IQGAP1 mediates MEK-ERK activation and ERK-Nrf2 interaction. A, HEK-293 cells and IQGAP1-knockdown HEK-293 cells were transfected with pcDNA3.1, GFP-Nrf2, HA-ERK, and DNEE-MEK plasmids. Cell lysates were immunoprecipitated (IP) with anti-HA antibody, the samples were resolved by SDS-PAGE, and the GFP-Nrf2 protein pulled down was probed with GFP. MEK-ERK activation and ERK-Nrf2 interaction in IQGAP1-knockdown cells are expressed relative to wild-type cells and represent the mean ± S.D. (n = 3). *, p < 0.05. shIQGAP1 and shIQ, IQGAP1 shRNA; pMEK, phospho-MEK; pERK, phospho-ERK. B, HEK-293 cells and IQGAP1-knockdown HEK-293 cells were transfected with pcDNA3.1, GFP-Nrf2, HA-ERK, and DNEE-MEK plasmids. Cell lysates were immunoprecipitated with anti-GFP antibody to pull down the GFP-tagged Nrf2 proteins, and the phosphorylation level was determined by anti-phospho-(Ser/Thr)-Pro (p-T/S-P) antibody. Data are representative of two independent experiments.

FIGURE 7.

IQGAP1 mediates MEK-ERK-induced stabilization of Nrf2 by interfering with ubiquitination of Nrf2. A, HEK-293 cells were transfected as indicated, and the GFP-Nrf2 proteins were immunoprecipitated (IP) with anti-GFP antibody.

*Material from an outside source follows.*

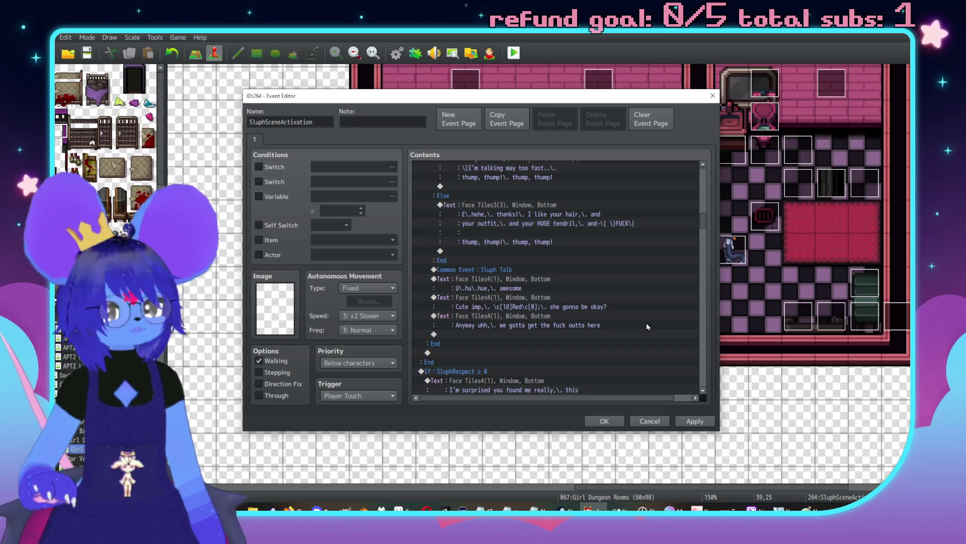
scroll(621, 343, "up", 1)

Ubiquitination of Nrf2 was probed using anti-ubiquitin (Ub) antibody. Nrf2 ubiquitination in IQGAP1-knockdown cells is expressed relative to wild-type cells and represents the mean ± S.D. (n = 2). shIQGAP1 and shIQ, IQGAP1 shRNA; pMEK, phospho-MEK; pERK, phospho-ERK. B, HEK-293 cells were transfected as indicated for 24 h and treated with cycloheximide (CHX) for 0, 0.5 and 1 h. The cells were lysed, and GFP-Nrf2 expression was blotted. Data are representative of two independent experiments.